(Goal of the exercise):
Find the line containing "223 449 130Z" in the records below. Copy exactly that line and each one after it, ending at the line containing "M563 653 564", and nothing more.

(Provided data):
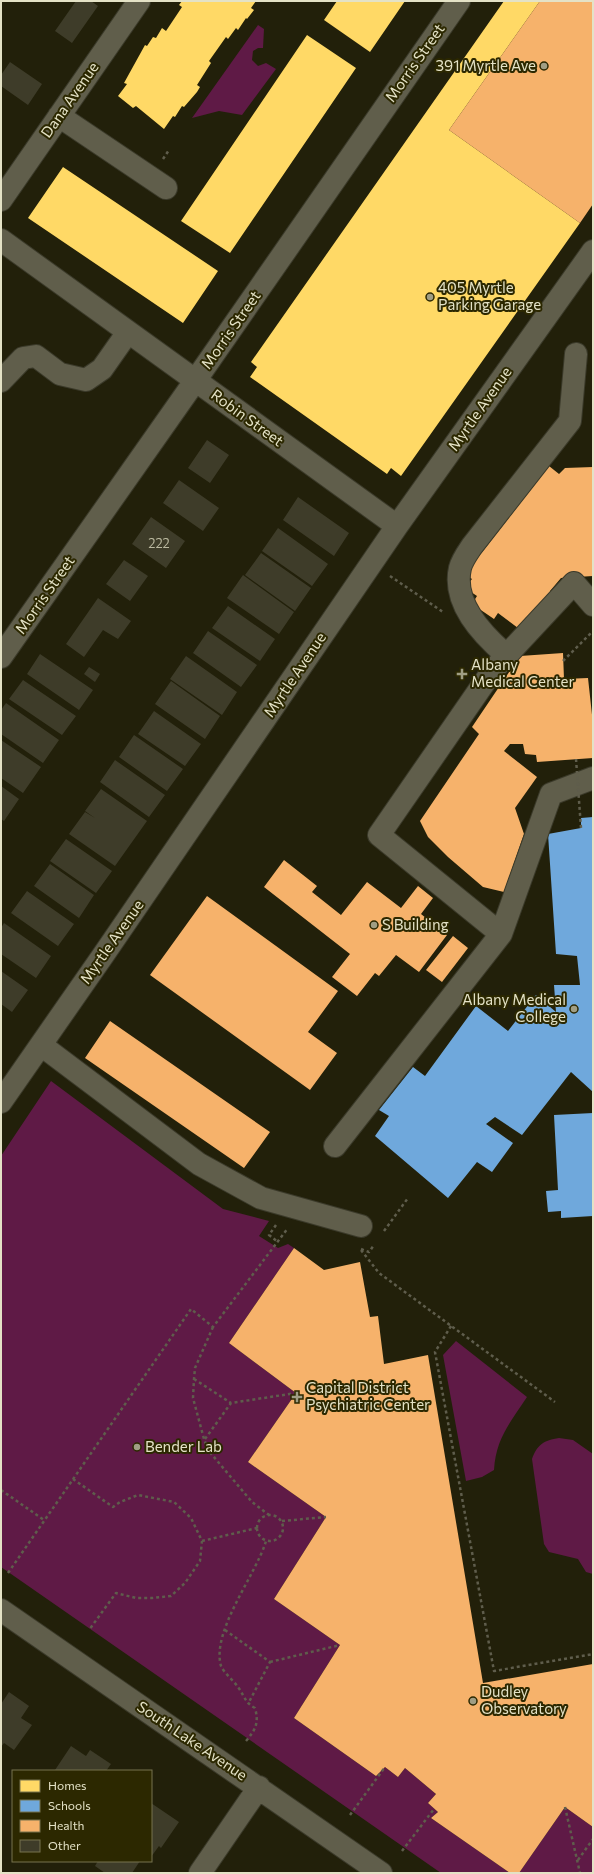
<svg xmlns="http://www.w3.org/2000/svg" width="594" height="1874" font-family="Commissioner,sans-serif">
  <style>
    .green { fill: #5f1a46 }
    .homes { fill: #ffd966 }
    .schools { fill: #6fa8dc }
    .health { fill: #f6b26b }
    .building { fill: #3e3c29 }
    .lines { fill: none; stroke-linecap: round; stroke-linejoin: round }
    .minor-casing { stroke: #3b3a2a; stroke-width: 24 }
    .path { stroke: #5f5d4c; stroke-width: 2.5; stroke-dasharray: 3 3; stroke-linecap: butt }
    .minor { stroke: #605e4b; stroke-width: 22 }
    .path-bridge { stroke: #5f5d4c; stroke-width: 2.5; stroke-dasharray: 3 3; stroke-linecap: butt }
    .poi-dot { fill: #a09e84; stroke: #2c2800; stroke-width: 1.5 }
    .labels { text-anchor: middle; stroke-width: 4; stroke-linejoin: round; paint-order: stroke }
    .number-label { font-size: 13px; fill: #bab89f }
    .street-label { font-size: 15px; fill: #e4e2c6; stroke: #2c2800 }
    .poi-label { font-size: 15px; fill: #e4e2c6; stroke: #2c2800; text-anchor: start }
  </style>
  <rect width="100%" height="100%" fill="#22200a"/>
  <!-- green -->
  <path class="green" d="M258 25 264 29 263 48H258L253 51 252 60 258 66 266 63 276 69 242 115 219 111 192 118Z
    M51 1081 223 1209 269 1221 259 1236 278 1248 288 1244 294 1248 229 1343 296 1393 248 1462 326 1517 274 1599 340 1645 294 1718 376 1776 385 1767 398 1777 405 1768 436 1794 428 1803 438 1812 431 1818 510 1873H441L1 1567V1156Z
    M456 1341 527 1397C510 1423 496 1438 494 1470L482 1477 466 1481 443 1355Z
    M559 1438 573 1440 593 1454V1574L586 1572 578 1559 549 1552 544 1544 532 1459C537 1445 544 1440 559 1438Z
    M565 1807 593 1827V1873H519Z"/>
  <!-- homes -->
  <path class="homes" d="M182 1H256L251 8 254 10 247 19 246 18 238 30 236 28 228 39 226 37 209 61 211 63 197 85 200 87 197 92 184 107 182 106 175 117 173 116 164 129 136 106 133 108 118 96 127 84 124 83 145 45 147 46 153 37 156 38 162 28 166 31 182 7 179 5Z
    M337 1H405L370 52 324 20Z
    M504 1H540L449 130 580 223 401 476 391 468 387 474 250 377 257 367 251 362Z
    M307 35 356 68 230 253 181 221Z
    M63 167 218 271 183 323 28 218Z"/>
  <!-- schools -->
  <path class="schools" d="M593 817V1092L571 1072 522 1135 495 1117 486 1124 513 1143 492 1172 477 1162 448 1198 375 1136 389 1116 379 1110 413 1067 425 1076 476 1006 508 1031 536 995 556 1012 554 985H580L577 956 556 954 548 834 581 828V818Z
    M593 1113V1216L561 1218V1211L548 1212 546 1191 558 1190 554 1115Z"/>
  <!-- health -->
  <path class="health" d="M540 1H593V204L580 223 449 130Z
    M549 466 559 474 565 468 593 467V576L561 578 550 591 555 595 518 628 498 613 494 619 472 604 477 596 465 588 472 579 465 574Z
    M563 653 564 679 588 678 593 724V758L537 762 536 755 525 754 523 744H510L504 751 537 777 515 808 524 834 504 892 483 887 448 857 428 837 420 821 479 734 472 727 520 656Z
    M284 860 317 886 312 892 341 915 367 882 401 908 418 886 433 898 421 914 447 935 419 972 396 955 379 976 375 973 357 996 332 977 350 954 264 887Z
    M207 896 338 991 308 1032 337 1053 310 1090 150 975Z
    M453 936 468 948 442 982 426 970Z
    M110 1021 270 1132 244 1168 85 1058Z
    M294 1248 324 1270 360 1262 370 1317 378 1316 384 1364 428 1355 483 1683 593 1664V1827L565 1807 519 1873H510L431 1818 438 1812 428 1803 436 1794 405 1768 398 1777 385 1767 376 1776 294 1718 340 1645 274 1599 326 1517 248 1462 296 1393 229 1343Z"/>
  <!-- building -->
  <path class="building" d="M76 1H91L98 6 72 43 55 31Z
    M10 62 42 84 28 105 1 86V75Z
    M207 440 229 455 210 483 188 468Z
    M179 480 219 508 203 531 163 503Z
    M298 497 349 533 334 556 283 520Z
    M151 517 185 541 166 568 132 544Z
    M278 528 328 564 312 586 262 551Z
    M261 553 311 588 295 611 245 575Z
    M124 560 148 576 130 601 106 584Z
    M243 575 294 612 279 634 227 598Z
    M98 598 131 621 118 639 103 630 84 657 66 644Z
    M228 606 275 639 260 661 212 628Z
    M208 631 257 665 241 687 193 653Z
    M40 654 93 690 79 710 27 674Z
    M186 656 237 692 222 715 170 679Z
    M89 667 100 674 95 682 84 674Z
    M23 680 76 716 62 735 9 699Z
    M171 681 220 716 205 739 155 704Z
    M6 703 59 740 43 763 1 734V710Z
    M154 711 201 744 185 766 138 734Z
    M134 735 183 769 167 791 119 757Z
    M1 740 41 767 23 793 1 778Z
    M115 760 165 795 149 817 100 782Z
    M1 786 19 799 4 821 1 819Z
    M101 789 147 821 115 866 69 834 85 812 95 818 85 811Z
    M66 839 112 871 96 893 50 861Z
    M50 864 94 895 79 918 34 886Z
    M27 891 74 924 58 946 11 913Z
    M4 923 51 956 36 978 1 954V928Z
    M1 971 28 990 12 1012 1 1004Z
    M9 1692 29 1706 21 1718 32 1725 14 1750 4 1743 1 1747V1704Z
    M71 1746 86 1756 90 1750 111 1764 106 1771H57L55 1770Z
    M151 1803 179 1822 161 1848 159 1846 151 1857Z
    M98 1861H140L132 1873H105L95 1866Z"/>
  <g class="lines">
    <!-- minor casing -->
    <g class="minor-casing">
      <path id="minor" d="M59 116 166 188
        M1 200 139 1
        M1 240 397 526
        M1 381 23 358 36 356 60 374 86 380 102 369 128 332
        M506 655C482 634 452 603 460 568 462 560 468 552 472 546L570 421 576 354
        M1 657 195 381 459 1
        M501 934 379 835 493 670 574 583 593 605
        M41 1045 199 1164 261 1198 361 1226
        M1 1102 104 954 397 526 593 251
        M335 1146 501 934 551 794 593 778
        M1 1610 381 1873
        M200 1873 259 1787"/>
    </g>
    <!-- path -->
    <path class="path" d="M163 159 169 150
      M390 576 443 612
      M563 661 593 631
      M276 1225 269 1235 278 1242
      M384 1231 408 1198
      M361 1249 369 1252 374 1245
      M361 1250 379 1273 555 1402
      M451 1326 435 1352 494 1671 593 1654
      M213 1327 195 1368 194 1379 193 1398 204 1439 208 1450 252 1502 269 1515
      M194 1379 231 1403
      M205 1439 231 1403 296 1393
      M73 1479 113 1507 120 1502 138 1495 174 1502 191 1518 202 1541 200 1561 185 1583 171 1596 152 1598H136L116 1593 89 1630
      M1 1490 44 1520
      M257 1528a13 13 0 1 1 26 0a13 13 0 1 1-26 0Z
      M282 1521 326 1517
      M202 1541 257 1528
      M8 1573 191 1309 213 1327 288 1228
      M225 1630 270 1662 248 1704
      M270 1662 340 1645
      M246 1741C256 1729 259 1723 255 1708 245 1703 244 1695 238 1687 234 1681 224 1673 221 1666 211 1631 256 1575 266 1541
      M565 1807 580 1873
      M350 1815 385 1767
      M402 1851 434 1809
      M578 1860 593 1839"/>
    <!-- minor -->
    <use href="#minor" class="minor"/>
    <!-- path-bridge -->
    <path class="path-bridge" d="M576 759 581 828"/>
  </g>
  <!-- markers -->
  <g class="poi-dot">
    <circle cx="544" cy="66" r="4"/>
    <circle cx="430" cy="297" r="4"/>
    <path d="M460 668h4v4h4v4h-4v4h-4v-4h-4v-4h4z"/>
    <circle cx="374" cy="925" r="4"/>
    <circle cx="574" cy="1009" r="4"/>
    <path d="M295 1391h4v4h4v4h-4v4h-4v-4h-4v-4h4z"/>
    <circle cx="137" cy="1447" r="4"/>
    <circle cx="473" cy="1701" r="4"/>
  </g>
  <g class="labels">
    <!-- number labels -->
    <g class="number-label">
      <text x="159" y="548">222</text>
    </g>
    <!-- street labels -->
    <g class="street-label">
      <text transform="translate(415 63) rotate(-55)" y="5">Morris Street</text>
      <text transform="translate(70 100) rotate(-55)" y="5">Dana Avenue</text>
      <text transform="translate(231 330) rotate(-55)" y="5">Morris Street</text>
      <text transform="translate(480 409) rotate(-55)" y="5">Myrtle Avenue</text>
      <text transform="translate(247 418) rotate(36)" y="5">Robin Street</text>
      <text transform="translate(45 595) rotate(-55)" y="5">Morris Street</text>
      <text transform="translate(295 675) rotate(-56)" y="5">Myrtle Avenue</text>
      <text transform="translate(112 942) rotate(-55)" y="5">Myrtle Avenue</text>
      <text transform="translate(192 1741) rotate(34)" y="5">South Lake Avenue</text>
    </g>
    <!-- poi labels -->
    <g class="poi-label">
      <text x="536" y="71" text-anchor="end">391 Myrtle Ave</text>
      <text x="438" y="293">405 Myrtle<tspan x="438" dy="17">Parking Garage</tspan></text>
      <text x="471" y="670">Albany<tspan x="471" dy="17">Medical Center</tspan></text>
      <text x="382" y="930">S Building</text>
      <text x="566" y="1005" text-anchor="end">Albany Medical<tspan x="566" dy="17">College</tspan></text>
      <text x="306" y="1393">Capital District<tspan x="306" dy="17">Psychiatric Center</tspan></text>
      <text x="145" y="1452">Bender Lab</text>
      <text x="481" y="1697">Dudley<tspan x="481" dy="17">Observatory</tspan></text>
    </g>
  </g>
  <!-- border -->
  <rect width="594" height="1874" fill="none" stroke="#e4e2c6" stroke-width="4"/>
  <!-- legend -->
  <rect x="12" y="1770" width="140" height="92" fill="#2c2800" stroke="#76724f"/>
  <rect x="20" y="1780" width="20" height="12" fill="#ffd966" stroke="#76724f"/>
  <text x="48" y="1790" font-size="12" fill="#e4e2c6">Homes</text>
  <rect x="20" y="1800" width="20" height="12" fill="#6fa8dc" stroke="#76724f"/>
  <text x="48" y="1810" font-size="12" fill="#e4e2c6">Schools</text>
  <rect x="20" y="1820" width="20" height="12" fill="#f6b26b" stroke="#76724f"/>
  <text x="48" y="1830" font-size="12" fill="#e4e2c6">Health</text>
  <rect x="20" y="1840" width="20" height="12" fill="#3e3c29" stroke="#76724f"/>
  <text x="48" y="1850" font-size="12" fill="#e4e2c6">Other</text>
</svg>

(Task response):
  <path class="health" d="M540 1H593V204L580 223 449 130Z
    M549 466 559 474 565 468 593 467V576L561 578 550 591 555 595 518 628 498 613 494 619 472 604 477 596 465 588 472 579 465 574Z
    M563 653 564 679 588 678 593 724V758L537 762 536 755 525 754 523 744H510L504 751 537 777 515 808 524 834 504 892 483 887 448 857 428 837 420 821 479 734 472 727 520 656Z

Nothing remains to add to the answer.